Rebecca’s Run by Rick Birkenholtz takes readers on an adventure through many Iowa towns as its heroes try to foil the plot of Nazi spies. The novel is available for purchase from the author, who can be contacted at email@example.com. It can also be purchased at the Write Place online bookstore. Rick kindly answered questions about the research and inspiration that went into writing the book over ten years’ time.
How did you get interested in the subject of Rebecca’s Run (Nazi activity in Iowa in WWII)? How did you conduct research?
Most Americans are unaware of the fact that there was Nazi spy activity in America BEFORE World War II. Adolf Hitler and the German Nazi Party were fully aware that a war with Great Britain would, at least, involve American military aid. Later, if the United States should declare war on Germany, information obtained by Nazi spy activity would be vital for them for sabotage. I thought that this scenario would make an exciting base for a historical novel.
I have read and studied history my entire life and, as a result, have absorbed many facts and figures from various sources. The antique car magazines to which I subscribe often feature historical articles that relate to the cars. The internet had many details for 1939 that I was able to sprinkle throughout the novel to make it as historically correct as possible.
I consulted books in my own collection for details. One book had the history of the Burma-Shave signs. I contacted the Pella Historical Society to find out what bakeries were in business in 1939. As you can see, research comes from numerous sources.
Where did the inspiration for the novel come from?
Because of my love of history and writing I always wanted to write a historical novel. The year 1939 was a pivotal year in history, so I chose it. Involving ordinary people with Nazi spies added mystery and adventure in a believable scenario. I felt that Rebecca, the main character, needed to have a love interest that fit the plot, so I added Erick. He also had tragedies in his past. I also wanted to promote Iowa history and famous Iowans, so Iowa was the venue for Rebecca’s Run. I was both pleased and a bit surprised about how well all of the elements came together.
The most enjoyable part of writing is creating, from scratch, an entertaining story from a lifetime of acquired knowledge and personal experiences. Writing the 90,000 words for Rebecca’s Run turned out to be the easy part!!
Much frustration and depression came when I tried to find a literary agent who, in turn, would find me a suitable publisher. Most of the agents were based in New York and were either too busy to even see what I had written or did not reply at all! I attempted this traditional path several times over the next few years to no avail. I even contacted a couple of published writers from Iowa State University who basically told me to keep trying. I gave up! Several more years went by.
After I retired I wanted to renew my quest for a publisher.
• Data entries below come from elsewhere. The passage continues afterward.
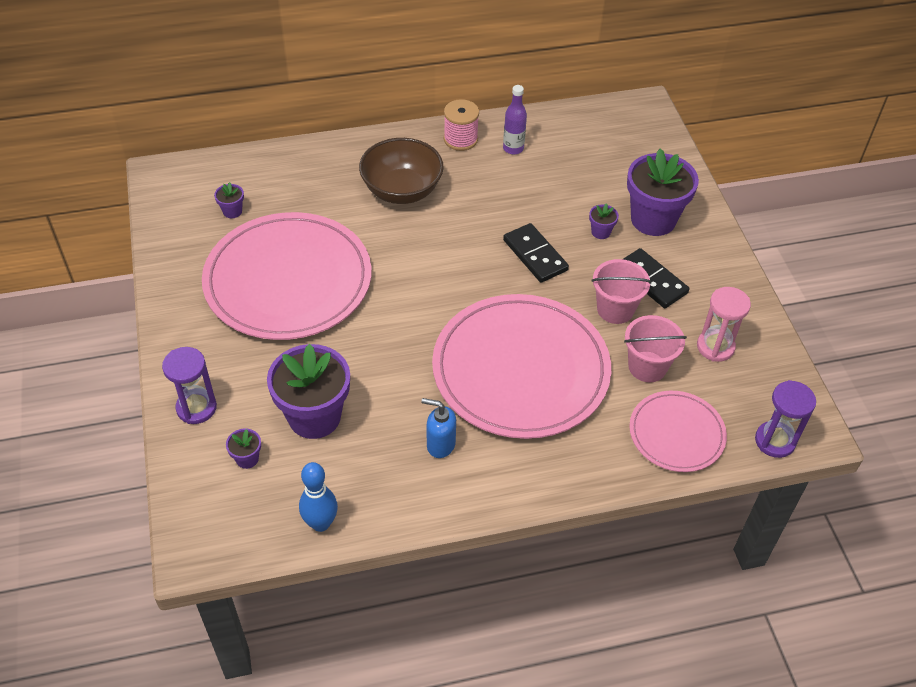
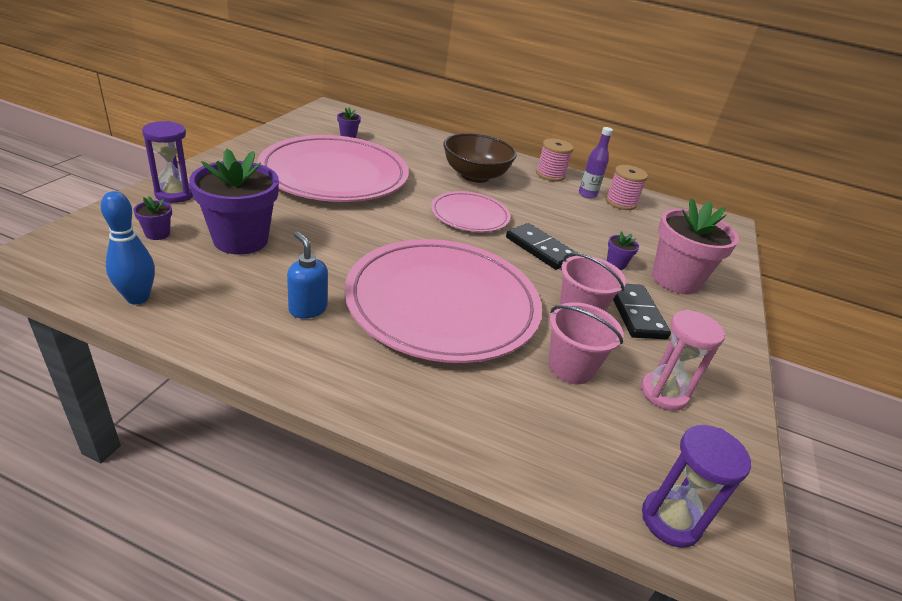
camera: 30 degrees right, 15 degrees down
black domino [503,223,569,283] -> black domino turned 45 degrees counterclockwise [506,223,577,270]
purple flower pot [627,148,699,236] -> pink flower pot [652,198,739,294]
pink plate [629,391,727,472] -> pink plate moved to [431,191,511,232]
none -> pink spool [606,165,648,210]

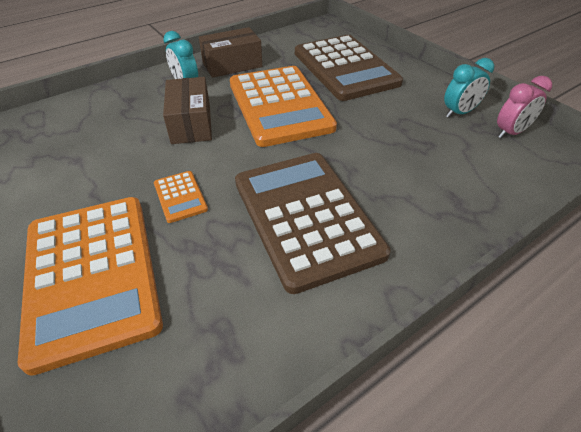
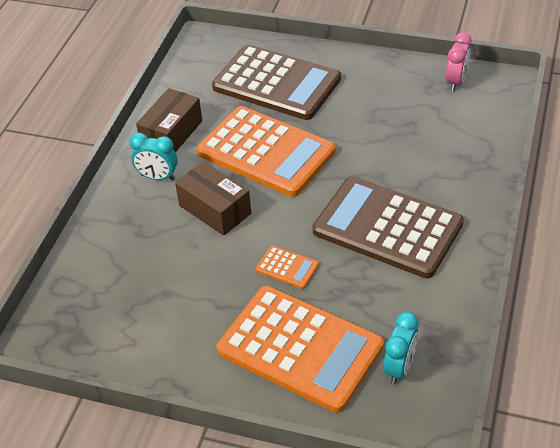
camera: 35 degrees left, 0 degrees up
turquoise clock [444,58,494,118] -> turquoise clock moved to [384,312,419,384]

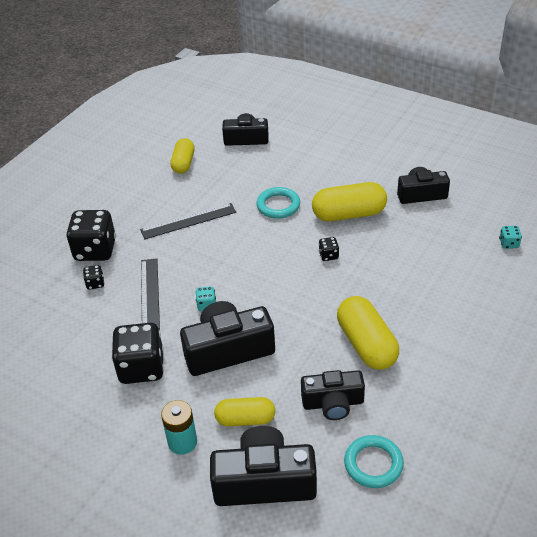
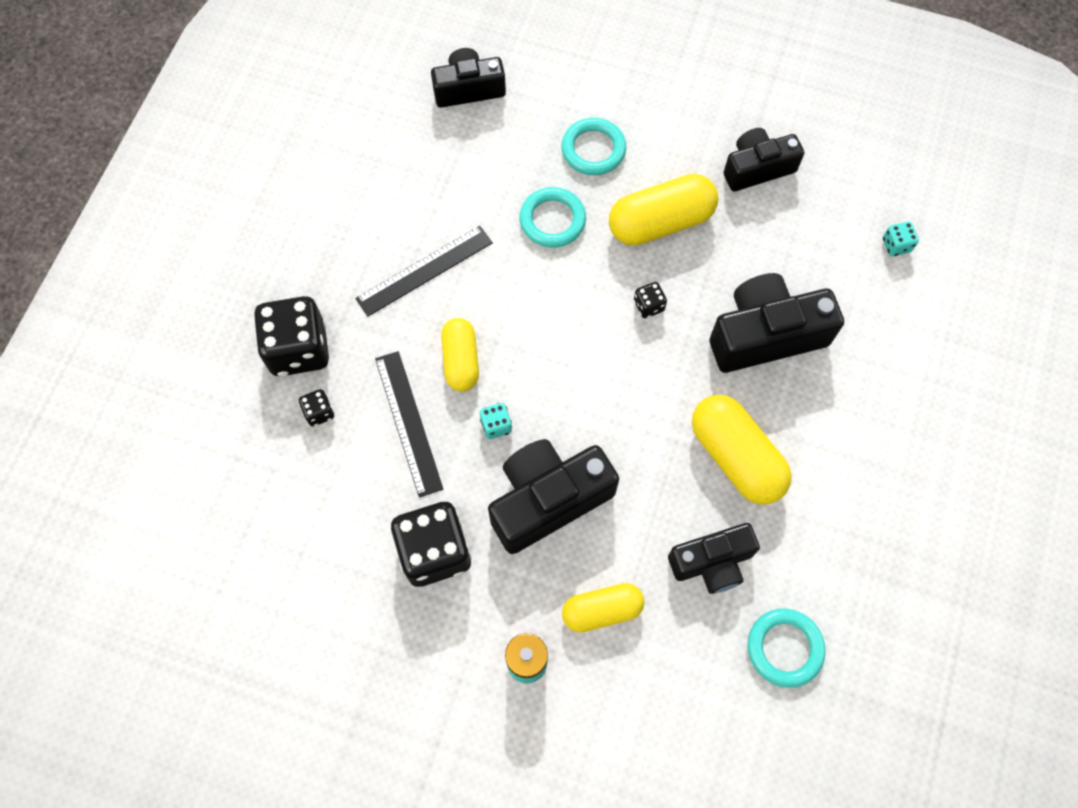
camera: 15 degrees left, 25 degrees up
yellow capsule [170,138,194,174] -> yellow capsule moved to [441,318,479,392]
black camera [210,426,317,506] -> black camera moved to [709,273,844,373]
none -> turquoise ring [561,118,626,175]

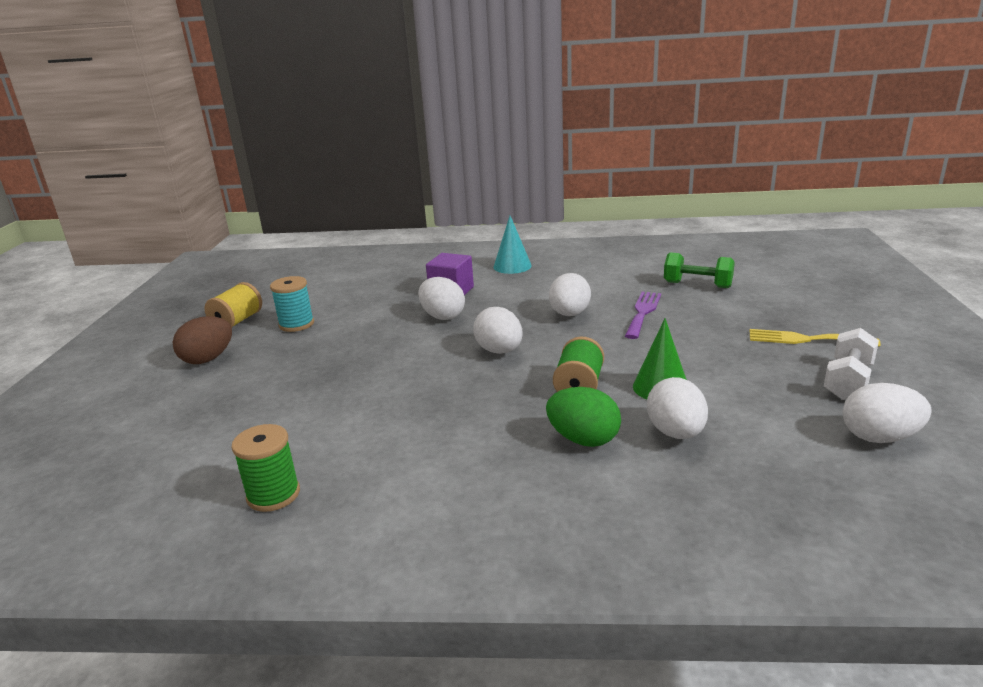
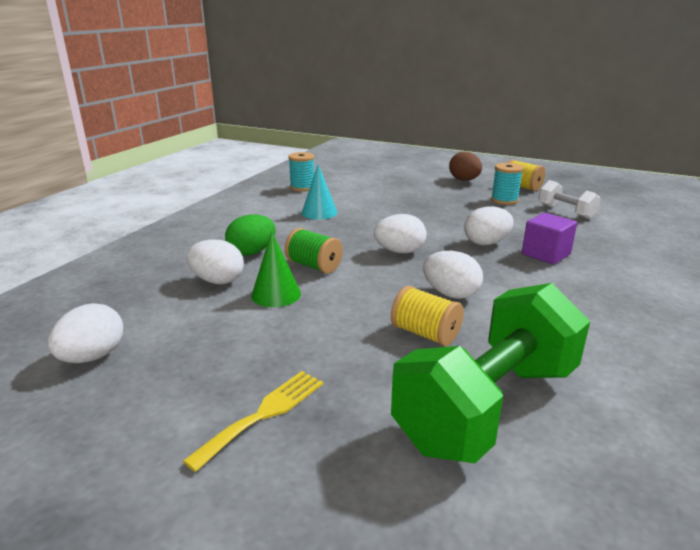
camera: 110 degrees right, 0 degrees up
green spool [231,424,300,512] -> turquoise spool [288,152,314,192]
turquoise cone [493,216,532,274] -> turquoise cone moved to [302,164,337,220]
purple fork [625,292,661,339] -> yellow spool [391,286,464,346]
green dumbbell [664,252,735,288] -> green dumbbell [391,283,590,463], size x2.04
white dumbbell [824,328,879,400] -> white dumbbell moved to [538,180,601,219]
Getting published was still on my bucket list. Almost by accident I discovered the Write Place in Pella. Since 2007 they have been writing consultants and publishers. As a bonus they were based in Iowa, too! In spite of my having several Dutch jokes in my novel, they took me on as a client. I found it very easy to work with them. I had the first proof copy of Rebecca’s Run in my hand in only three months after I sent them my final manuscript draft!!
It took you ten years to write the book―where did you find the determination to finish it?
Getting a novel published was always a major item on my bucket list of life. Unfortunately, life got in the way. After graduation from ISU there was a job, marriage, starting a business, helping my father with the farming, church activities, and raising a daughter to keep me busy. The writing and research was done in spurts, often months apart, over the ten years.
What is your favorite book?
One book that I read as a teenager and then again as an adult has always fascinated me. It was the biography of Leonardo da Vinci. We had so many things in common. He was tall and light haired. So am I. Leonardo was creative and had a curiosity about a great many things. So am I. Leonardo was best known as a painter but he also drew thousands of sketches about many subjects. I was amazed that we shared interests in painting, drawing, designing, writing, poetry, birds, fossils, geology, water hydraulics, and mechanical items.
Do you have any advice for other writers?
Yes, keep trying―but don’t let twenty-three years go by, like I did, before you get something published.
Always write about something familiar to you and about something that you enjoy. If you have an area of writing with which you are not completely knowledgeable don’t be afraid to do some research.
What are your future writing plans?
As I wrote the manuscript for Rebecca’s Run ideas for four other novels came to me. I decided that one of them would make a great play. The play is now nearly finished. After this play is finished I hope to start on another novel.